I isolated one wispy puff of cloud in the sky and then tried to find its match in the lake. Other than being a mirror image, what, I wondered, were the differences in the two clouds? Did the reflection of the clouds in the lake reveal something about the clouds that was hidden in the sky? I thought I remembered something about the tricks polarized sunlight, refraction, and reflection played on the human eye, but couldn’t recall the details just then.

  I caught the wobbly call of single loon. I watched three fly low across the water in front of me.

   The turned the clouds a bright white on their east side and cast gray shadow on their west. The once-flat clouds took on dimension and depth.

   I looked down at my sandaled feet. I stood in a circle—a small circle my feet had melted in the frost-covered wooden dock. Maybe in the summer when the dock is warm I will dive into this lake and into the clouds.

   The sun began to glint over the ridge to my right. I looked west and saw the tall trees that caught the first light.
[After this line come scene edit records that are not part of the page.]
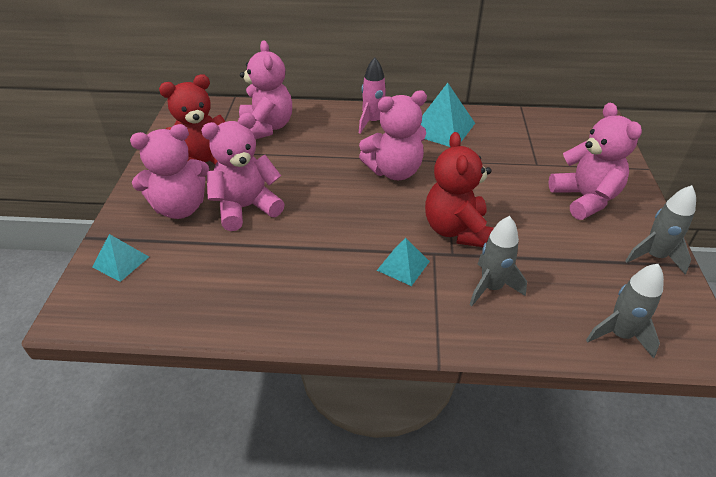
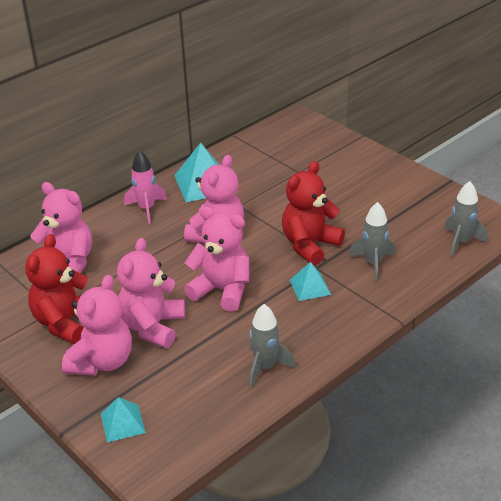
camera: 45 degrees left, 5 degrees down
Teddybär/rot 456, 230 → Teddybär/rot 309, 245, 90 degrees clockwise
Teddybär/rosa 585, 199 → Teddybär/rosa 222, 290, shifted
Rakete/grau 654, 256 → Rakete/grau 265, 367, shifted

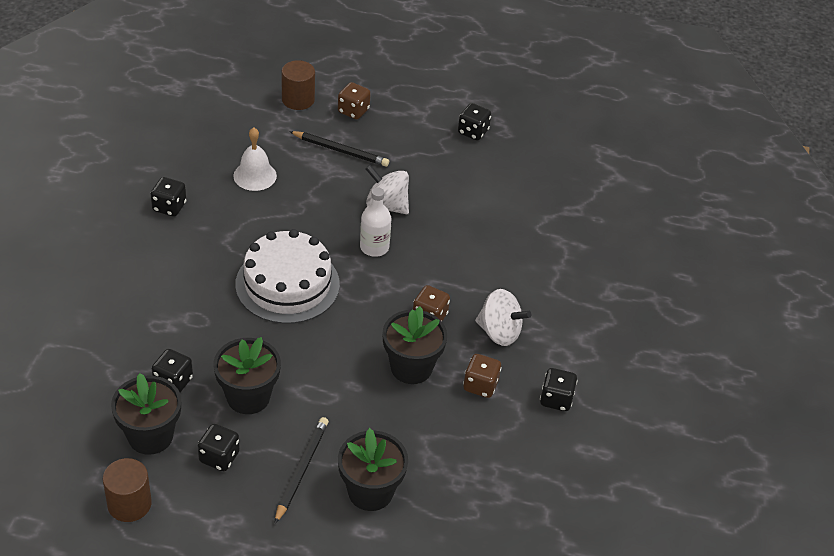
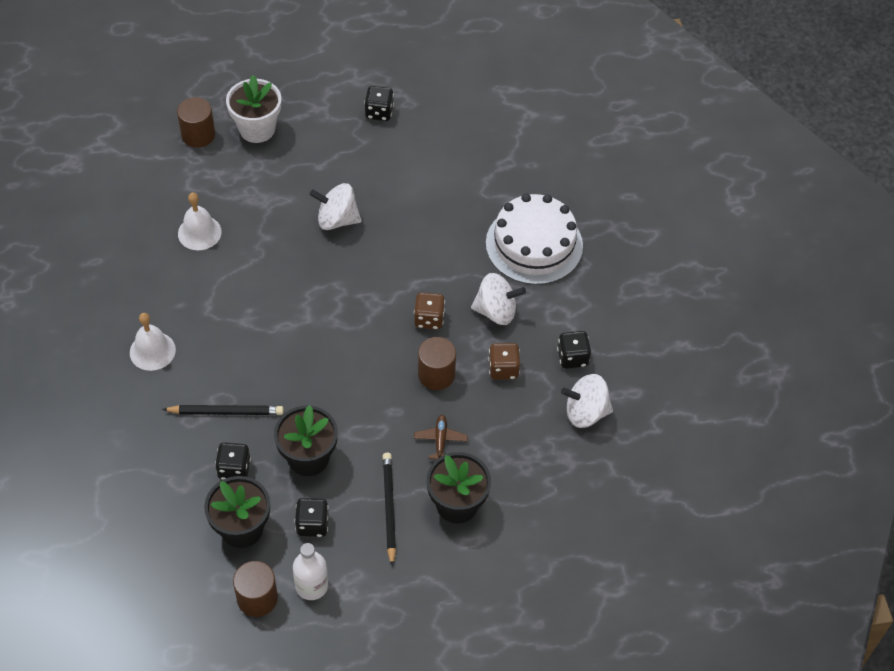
camera: 20 degrees left, 10 degrees up
Spielwürfel/schwarz 169, 207 → -
Kuchen/weiß 287, 284 → Kuchen/weiß 534, 244, shifted
Bleistift/schwarz 341, 151 → Bleistift/schwarz 226, 412, shifted
Spielwürfel/braun 353, 111 → Blumentopf/weiß 257, 129
Flasche/weiß 374, 247 → Flasche/weiß 311, 586, shifted
Blumentopf/schwarz 411, 367 → Vollzylinder/braun 436, 374
- → Glocke/weiß 152, 351
- → Flugzeug/braun 440, 440
- → Kreisel/weiß 585, 412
When the sun reached my feet, I decided, I would go inside, make a cup of coffee, rattle around, wake everyone up and lure them outside to greet the day. I had no idea how quickly the sun would travel across the lake. I was in no rush. 

   I heard a kingfisher in the distance. I watched a bald eagle fly from behind me toward the opposite shore. A dozen small birds twittered above the lake, turning together like schooling fish. A raven called from the ridge behind me saying something in a language I felt I should know.

  The clouds seemed intent on becoming something more simple and distinctive. Had my stratocumulus become cumulus or had they been cumulus all along in a different light? 

 My feet were in sunlight at 7:15. I turned go inside. I had already lived an entire day. 

Everything else was going to be gravy, icing, gilt, luxury.